The nonprofit’s citizen scientists monitor heron and egret colonies throughout the North Bay, but the Bolinas colony receives special attention, because about 20 pairs of great egrets began breeding here in 2014. That followed several years of steep declines in their nests at Audubon Canyon, meaning that some or all of the egrets Scott is monitoring likely moved here from A.C.R. He uses the same protocol developed decades ago by Helen Pratt, a naturalist and self-made biologist who led an effort to learn the outcome, year-in and year-out, of every visible nest at the preserve.
The birds’ recent departure from A.C.R. was mostly due to bald eagles scaring the egrets off their nests, but it’s quite normal for breeding egrets and herons to shift locales over time. Some colonies increase or appear while others shrink or are abandoned.
“Our real focus is how well these populations are doing on a regional scale over the long term,” Scott said. “With data spanning decades, we’re able to see beyond the steep fluctuations that can occur in a shorter period like five years. The patterns tell us a lot about the health of wetland ecosystems, where these birds are top predators. The good news is that great blue herons and great egrets are stable in our region.”
Understanding ecosystems is the big attraction for Scott. He caught this scientific bug during five seasons he spent as a field biologist in Antarctica. While helping gather data on Adélie penguins in their breeding colonies, he “started really wanting to know how you could find the meaningful story within all those measurements.”
“Ecology is complex and there can be confounding factors, so a big part of figuring out what the data say is learning statistics,” he said. “That was a lot of my motivation for going back to school to work on a master’s degree: to learn more statistical tricks.”

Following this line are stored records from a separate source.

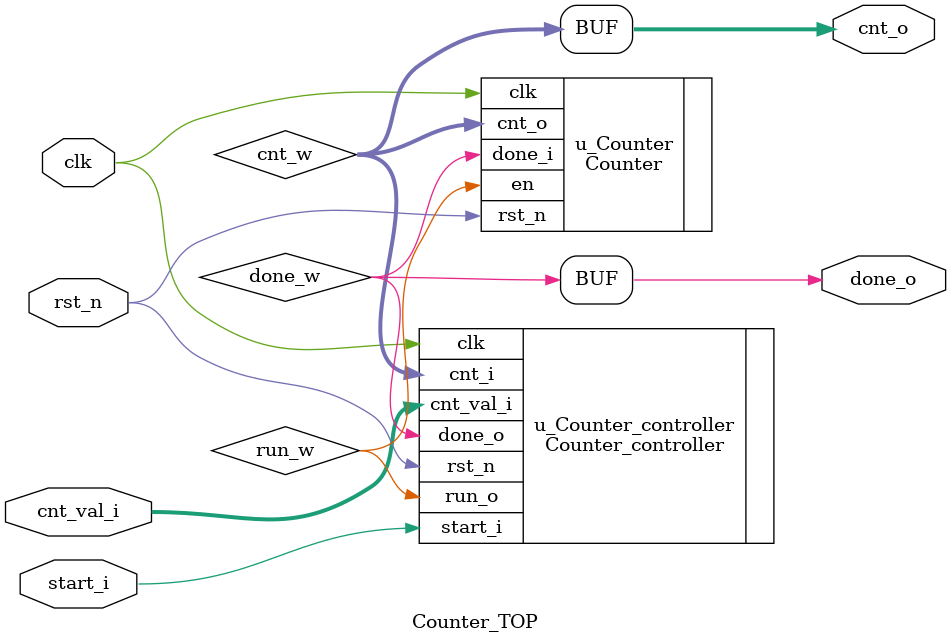
<source format=v>
module Counter_TOP #(
    parameter CNT_WIDTH = 7
    )
    (
    input clk,
    input rst_n,
    input start_i,
    input [CNT_WIDTH-1:0] cnt_val_i,
    
    output [CNT_WIDTH-1:0] cnt_o,
    output done_o
    );

    // wire for linking counter & counter_fsm
    wire run_w, done_w;
    wire [CNT_WIDTH - 1:0] cnt_w;
    
    // Counter inst
    Counter#(
        .CNT_WIDTH ( CNT_WIDTH )
    )u_Counter(
        .clk   ( clk   ),
        .rst_n ( rst_n ),
        .en    ( run_w ),
        .done_i(done_w ),
        .cnt_o ( cnt_w )
    );

    // fsm inst
    Counter_controller#(
        .CNT_WIDTH ( CNT_WIDTH )
    )u_Counter_controller(
        .clk       ( clk       ),
        .rst_n     ( rst_n     ),
        .start_i   ( start_i   ),
        .cnt_val_i ( cnt_val_i ),
        .cnt_i     ( cnt_w     ),
        .run_o     ( run_w     ),
        .done_o    ( done_w    )
    );

    // output logic
    assign cnt_o = cnt_w;
    assign done_o = done_w; 

endmodule
</source>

For his thesis study, Scott correlated the weight gain and likely survival of Adélie chicks that were fed different kinds of food. “There were meaningful details, but not a whole lot of surprises!” Scott laughed. “That’s a generality about ecology: we’re quantifying all this stuff that—if you just spend time out in nature, observing—you probably already know. After turning the knowledge into numbers, a language that nobody can understand, we then have to translate it back into everyday English to communicate our results.”
On a serious note, he added, “For conservation to be effective, it’s essential that we base management decisions on quantified knowledge of how natural systems work.”

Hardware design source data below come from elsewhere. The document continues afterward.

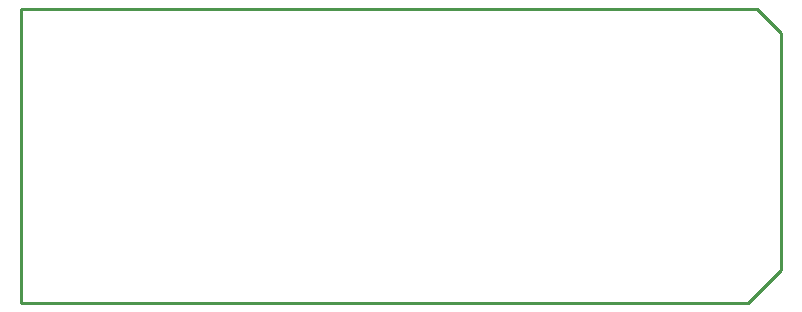
<source format=gko>
G04 Layer_Color=16711935*
%FSLAX25Y25*%
%MOIN*%
G70*
G01*
G75*
%ADD120C,0.01000*%
D120*
X-56777Y86986D02*
X188605D01*
X196749Y78841D01*
X185830Y-11021D02*
X196749Y-101D01*
Y78841D01*
X-56777Y-11021D02*
X185830D01*
X-56777D02*
Y86986D01*
M02*

</source>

Scott’s work in conservation science is imbued with a big dose of love for the wild. He grew up the son of a park ranger and lived until age 10 in the Sinkyone Wilderness. His passion for Sierra Nevada backpacking nearly led him to pursue a career in mountain guiding. But an internship with Point Blue (then Point Reyes Bird Observatory) captured him for keeps. “Working and living with really great people, while learning the scientific method—I just wanted to keep doing that,” he said.
After all his subsequent travels and training, Scott’s morning on Wharf Road represents a homecoming of sorts. Townspeople here have come to know him, and they stop by to compare notes on the heron and egret colony. A boy and his father walking toward the beach ask how long until the chicks fly away. Local birders confirm the continuing presence of a double-crested cormorant nest, the first one known at this locale.
With his day’s data complete, Scott commutes back to his office at Cypress Grove Preserve, A.C.R.’s property in Marshall. The rack atop his truck may carry surfboards or else a canoe and kayak. On this early June morning, he detours up Terrace Avenue for a quick check on the surf to consider his after-work options—outdoors, where he prefers to be.
Claire Peaslee is a writer and naturalist who lives in Point Reyes Station.